Smalltalk addToStartUpList: Delay

And with Sensor, but don't work.
Too deep for me :-)
(0011236)
GazzaGuru   
10-05-07 21:48   
Just a test for "allegedly" correct operation..



s _ Semaphore forMutualExclusion.
i _ 1.

"Loop while there's not too many signals on the semaphore (should be
0 or 1)"
[[(s instVarNamed: #excessSignals) < 2] whileTrue: [

"Fork two processes to do things inside the semaphore"
p _ [[true] whileTrue: [s critical: [(Delay forMilliseconds: 10) wait]]]
    forkNamed: 'p', i printString.
    
q _ [[true] whileTrue: [s critical: [(Delay forMilliseconds: 10) wait]]]
    forkNamed: 'q', i printString.

"Increment the counter just to make it easy to ID the processes" i _ i + 1.

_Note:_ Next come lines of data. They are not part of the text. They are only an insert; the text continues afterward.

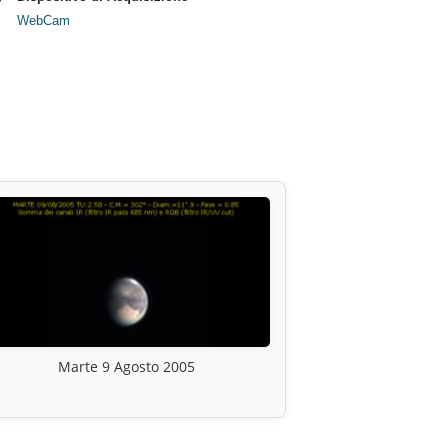
WebCam
Marte 9 Agosto 2005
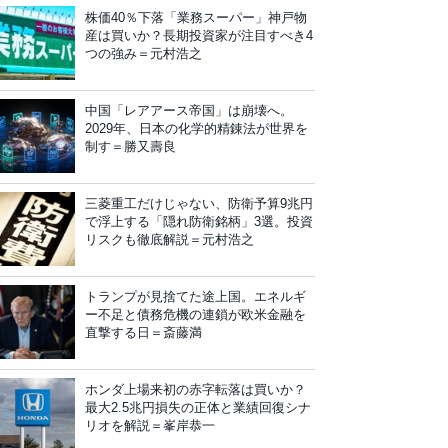
株価40％下落「業務スーパー」神戸物
産は買いか？長期投資家が注目すべき4
つの強み＝元村浩之
中国「レアアース帝国」は崩壊へ。
2029年、日本の化学的精錬法が世界を
制す＝勝又壽良
三菱重工だけじゃない、防衛予算9兆円
で浮上する「隠れ防衛銘柄」3選。投資
リスクも徹底解説＝元村浩之
トランプが見捨てた途上国。エネルギ
ー不足と債務危機の連鎖が欧米金融を
直撃する日＝斎藤満
ホンダ上場来初の赤字転落は買いか？
最大2.5兆円損失の正体と業績回復シナ
リオを解説＝峯岸恭一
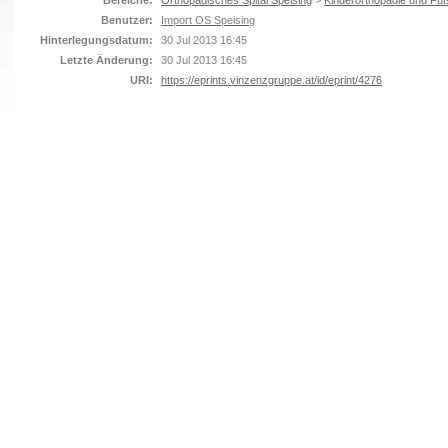
Bereiche:
Orthopädisches Spital Speising
>
Kinderorthopädie und Fuß
Benutzer:
Import OS Speising
Hinterlegungsdatum:
30 Jul 2013 16:45
Letzte Änderung:
30 Jul 2013 16:45
URI:
https://eprints.vinzenzgruppe.at/id/eprint/4276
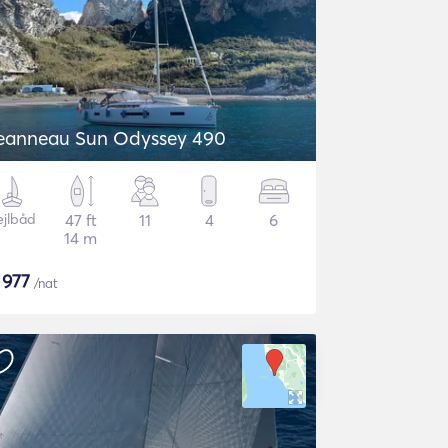
eanneau Sun Odyssey 490
ejlbåd
47 ft
11
4
6
14 m
$
977
/nat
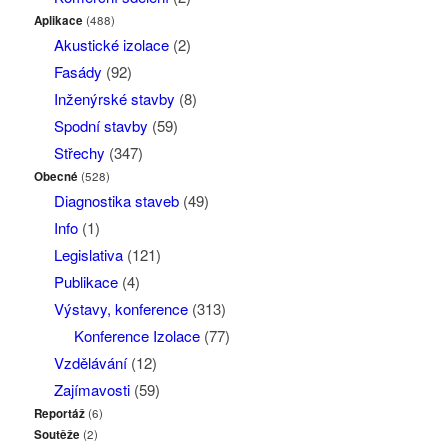
Aplikace
(488)
Akustické izolace
(2)
Fasády
(92)
Inženýrské stavby
(8)
Spodní stavby
(59)
Střechy
(347)
Obecné
(528)
Diagnostika staveb
(49)
Info
(1)
Legislativa
(121)
Publikace
(4)
Výstavy, konference
(313)
Konference Izolace
(77)
Vzdělávání
(12)
Zajímavosti
(59)
Reportáž
(6)
Soutěže
(2)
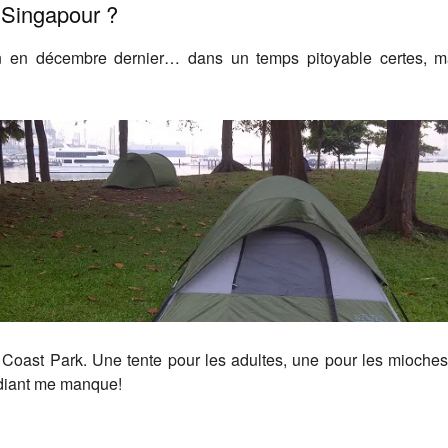
à Singapour ?
n en décembre dernier… dans un temps pitoyable certes, mais
Coast Park. Une tente pour les adultes, une pour les mioches
udiant me manque!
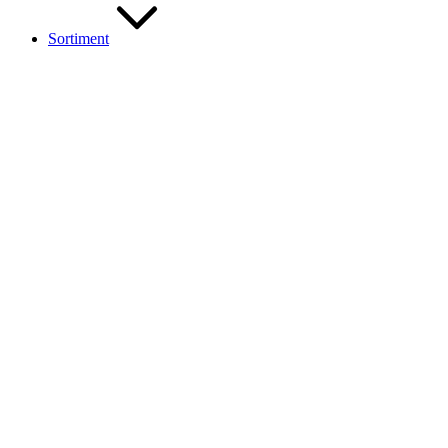
Sortiment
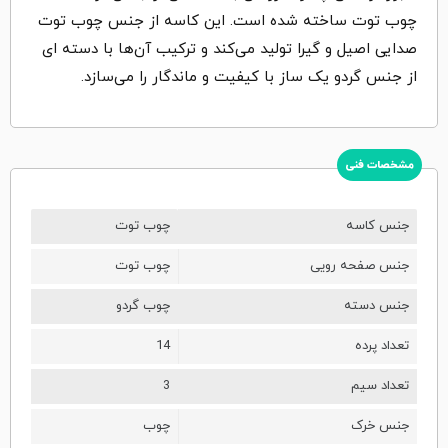
چوب توت ساخته شده است. این کاسه از جنس چوب توت
صدایی اصیل و گیرا تولید می‌کند و ترکیب آن‌ها با دسته ای
از جنس گردو یک ساز با کیفیت و ماندگار را می‌سازد.
مشخصات فنی
جنس کاسه
چوب توت
جنس صفحه رویی
چوب توت
جنس دسته
چوب گردو
تعداد پرده
14
تعداد سیم
3
جنس خرک
چوب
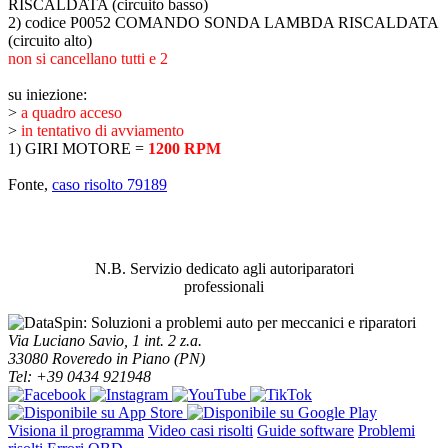
RISCALDATA (circuito basso)
2) codice P0052 COMANDO SONDA LAMBDA RISCALDATA
(circuito alto)
non si cancellano tutti e 2
su iniezione:
>
a quadro acceso
>
in tentativo di avviamento
1) GIRI MOTORE =
1200 RPM
Fonte,
caso risolto 79189
ABBIAMO LA SOLUZIONE AL
PROBLEMA!
N.B. Servizio dedicato agli autoriparatori
professionali
Via Luciano Savio, 1 int. 2 z.a.
33080 Roveredo in Piano (PN)
Tel: +39 0434 921948
Visiona il programma
Video casi risolti
Guide software
Problemi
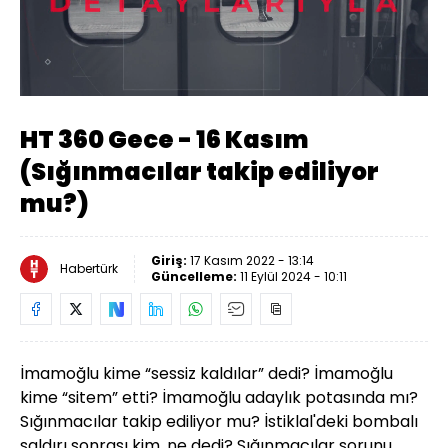
Yüklendi
:
0.71%
Sesi
Oynatma
Aç
Hızı
HT 360 Gece - 16 Kasım
(Sığınmacılar takip ediliyor
mu?)
Giriş:
17 Kasım 2022 - 13:14
Habertürk
Güncelleme:
11 Eylül 2024 - 10:11
İmamoğlu kime “sessiz kaldılar” dedi? İmamoğlu
kime “sitem” etti? İmamoğlu adaylık potasında mı?
Sığınmacılar takip ediliyor mu? İstiklal'deki bombalı
saldırı sonrası kim, ne dedi? Sığınmacılar sorunu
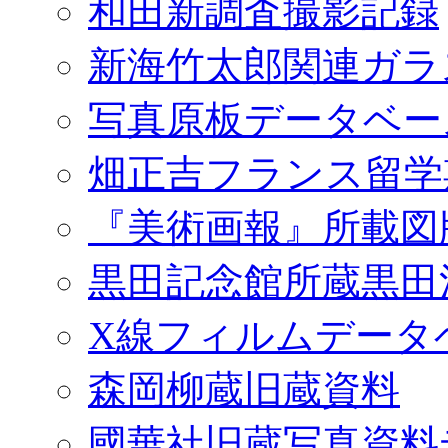
和田新調査撮影記録
新海竹太郎関連ガラ
写真原板データベー
畑正吉フランス留学
『美術画報』所載図
黒田記念館所蔵黒田
X線フィルムデータ
森岡柳蔵旧蔵資料
國華社旧蔵写真資料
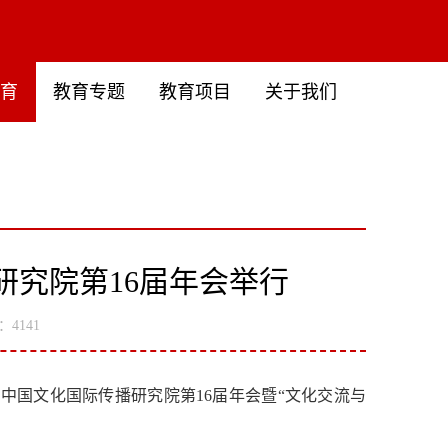
教育
教育专题
教育项目
关于我们
研究院第16届年会举行
4141
中国文化国际传播研究院第16届年会暨“文化交流与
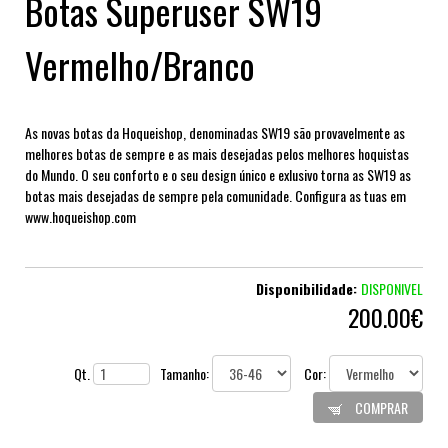
Botas Superuser SW19
Vermelho/Branco
As novas botas da Hoqueishop, denominadas SW19 são provavelmente as
melhores botas de sempre e as mais desejadas pelos melhores hoquistas
do Mundo. O seu conforto e o seu design único e exlusivo torna as SW19 as
botas mais desejadas de sempre pela comunidade. Configura as tuas em
www.hoqueishop.com
Disponibilidade:
DISPONIVEL
200.00€
Qt.
Tamanho:
Cor:
COMPRAR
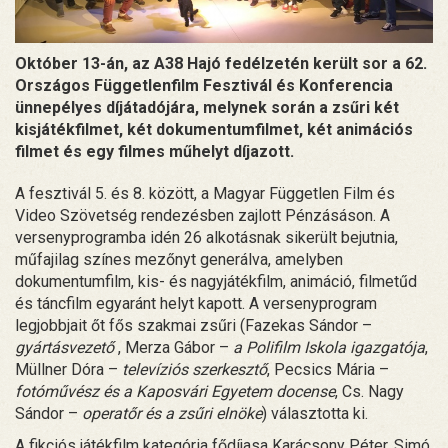
Október 13-án, az A38 Hajó fedélzetén került sor a 62.
Országos Függetlenfilm Fesztivál és Konferencia
ünnepélyes díjátadójára, melynek során a zsűri két
kisjátékfilmet, két dokumentumfilmet, két animációs
filmet és egy filmes műhelyt díjazott.
A fesztivál 5. és 8. között, a Magyar Független Film és
Video Szövetség rendezésben zajlott Pénzásáson. A
versenyprogramba idén 26 alkotásnak sikerült bejutnia,
műfajilag színes mezőnyt generálva, amelyben
dokumentumfilm, kis- és nagyjátékfilm, animáció, filmetűd
és táncfilm egyaránt helyt kapott. A versenyprogram
legjobbjait őt fős szakmai zsűri (Fazekas Sándor –
gyártásvezető
, Merza Gábor –
a Polifilm Iskola igazgatója
,
Müllner Dóra –
televíziós szerkesztő
, Pecsics Mária –
fotóművész és a Kaposvári Egyetem docense
, Cs. Nagy
Sándor –
operatőr és a zsűri elnöke
) választotta ki.
A fikciós játékfilm kategória fődíjasa Karácsony Péter, Simó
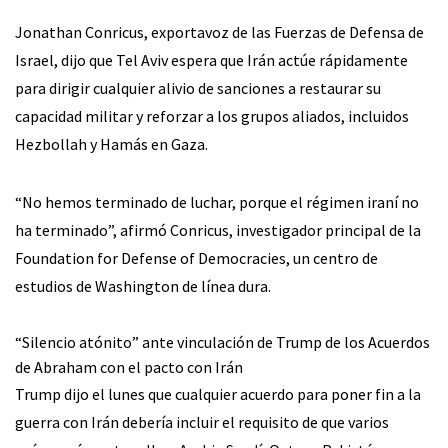
Jonathan Conricus, exportavoz de las Fuerzas de Defensa de
Israel, dijo que Tel Aviv espera que Irán actúe rápidamente
para dirigir cualquier alivio de sanciones a restaurar su
capacidad militar y reforzar a los grupos aliados, incluidos
Hezbollah y Hamás en Gaza.
“No hemos terminado de luchar, porque el régimen iraní no
ha terminado”, afirmó Conricus, investigador principal de la
Foundation for Defense of Democracies, un centro de
estudios de Washington de línea dura.
“Silencio atónito” ante vinculación de Trump de los Acuerdos
de Abraham con el pacto con Irán
Trump dijo el lunes que cualquier acuerdo para poner fin a la
guerra con Irán debería incluir el requisito de que varios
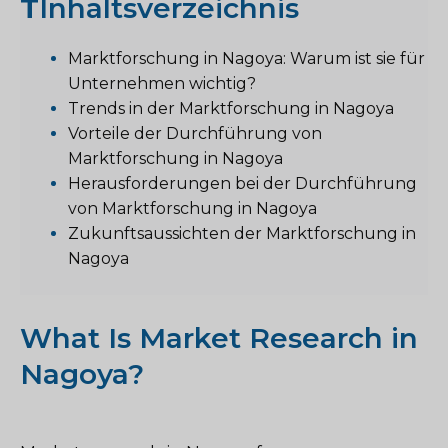
T
Inhaltsverzeichnis
Marktforschung in Nagoya: Warum ist sie für
Unternehmen wichtig?
Trends in der Marktforschung in Nagoya
Vorteile der Durchführung von
Marktforschung in Nagoya
Herausforderungen bei der Durchführung
von Marktforschung in Nagoya
Zukunftsaussichten der Marktforschung in
Nagoya
What Is Market Research in
Nagoya?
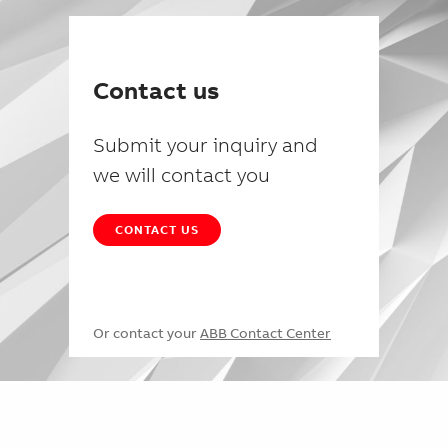
Contact us
Submit your inquiry and
we will contact you
CONTACT US
Or contact your
ABB Contact Center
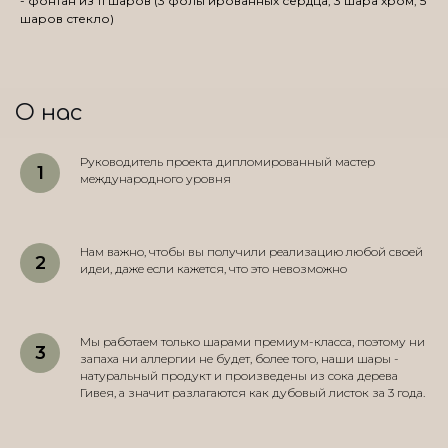
- фонтан из 11 шаров (3 фольгированных сердца, 3 шара хром, 5
шаров стекло)
О нас
Руководитель проекта дипломированный мастер
международного уровня
Нам важно, чтобы вы получили реализацию любой своей
идеи, даже если кажется, что это невозможно
Мы работаем только шарами премиум-класса, поэтому ни
запаха ни аллергии не будет, более того, наши шары -
натуральный продукт и произведены из сока дерева
Гивея, а значит разлагаются как дубовый листок за 3 года.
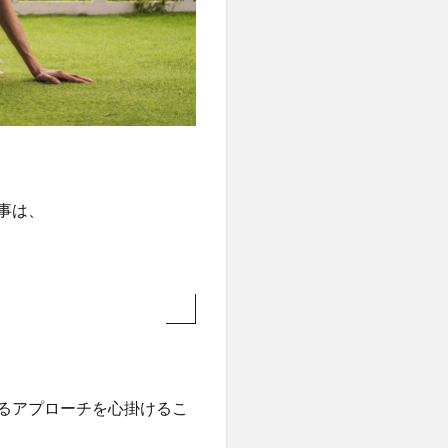
事は、
るアプローチを心掛けるこ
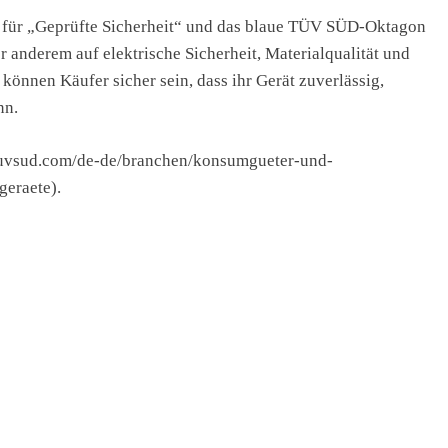
n für „Geprüfte Sicherheit“ und das blaue TÜV SÜD-Oktagon
 anderem auf elektrische Sicherheit, Materialqualität und
können Käufer sicher sein, dass ihr Gerät zuverlässig,
nn.
.tuvsud.com/de-de/branchen/konsumgueter-und-
geraete).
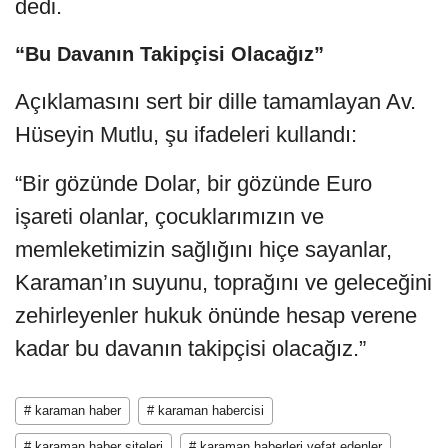
dedi.
“Bu Davanın Takipçisi Olacağız”
Açıklamasını sert bir dille tamamlayan Av.
Hüseyin Mutlu, şu ifadeleri kullandı:
“Bir gözünde Dolar, bir gözünde Euro
işareti olanlar, çocuklarımızın ve
memleketimizin sağlığını hiçe sayanlar,
Karaman’ın suyunu, toprağını ve geleceğini
zehirleyenler hukuk önünde hesap verene
kadar bu davanın takipçisi olacağız.”
# karaman haber
# karaman habercisi
# karaman haber siteleri
# karaman haberleri vefat edenler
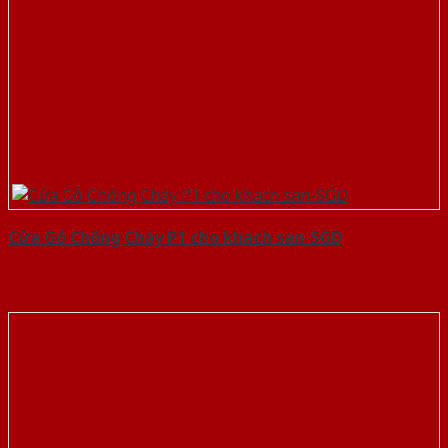
Cửa Gỗ Chống Cháy P1 cho khach san-SGD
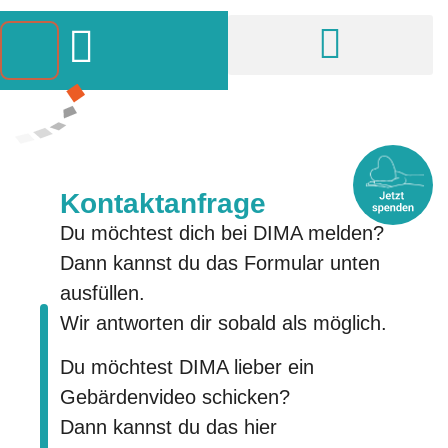
Bildung & Kurse
Angebote & Infos
Kontaktanfrage
Du möchtest dich bei DIMA melden?
Dann kannst du das Formular unten
ausfüllen.
Wir antworten dir sobald als möglich.
Du möchtest DIMA lieber ein
Gebärdenvideo schicken?
Dann kannst du das hier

"Delay to give the processes a chance to resume and potentially get
into the critical on the Semaphore"
(Delay forMilliseconds: 500 atRandom) wait.
p terminate.
(Delay forMilliseconds: 500 atRandom) wait.
q terminate.

"After terminating the two processes, the excess signals should be 1
on the Semaphore because
nothing is in critical any more, assuming the processes terminated
properly and the unwind happened
as it should, but... "

"In our images with Andreas' recent Delay and Semaphore fixes, we
always get one of these two
error conditions (although normally too many signals). This would
cause deadlock in 'real world' situations"
(s instVarNamed: #excessSignals) = 0 ifTrue: [
    WorldState addDeferredUIMessage: [self inform: 'Too few signals
after ', i printString, ' loops'].
    self halt]].
self inform: 'Too many signals after ', i printString, ' loops'] fork
(0011238)
andreas   
10-06-07 01:22   
DelayStartup-ar should bring order in the Delay startup/shutdown. Also note the changes to 0006588

(0011240)
edgardec   
10-06-07 10:05   
Thanks Andreas !
I put again 7146DelayTweaks-ar.cs and was in updates for 3.10.
Now I could save the image and continue the updates
(0011256)
edgardec   
10-08-07 12:16   
Seems this is causing the "go limbo" on both Mac and Windows XP when I try to run the 'all test" of SUnit.
At this moment I must delete from updates again until was solved.
I also try the related 6588, but still I could complete the all test run.
People wishing this must try the Installer way and not our updates way until Ralph and Andreas agree how to deal this important issue
(0012804)
KenCausey   
11-25-08 23:12   
Harvested as update 7144 and released with Squeak 3.10.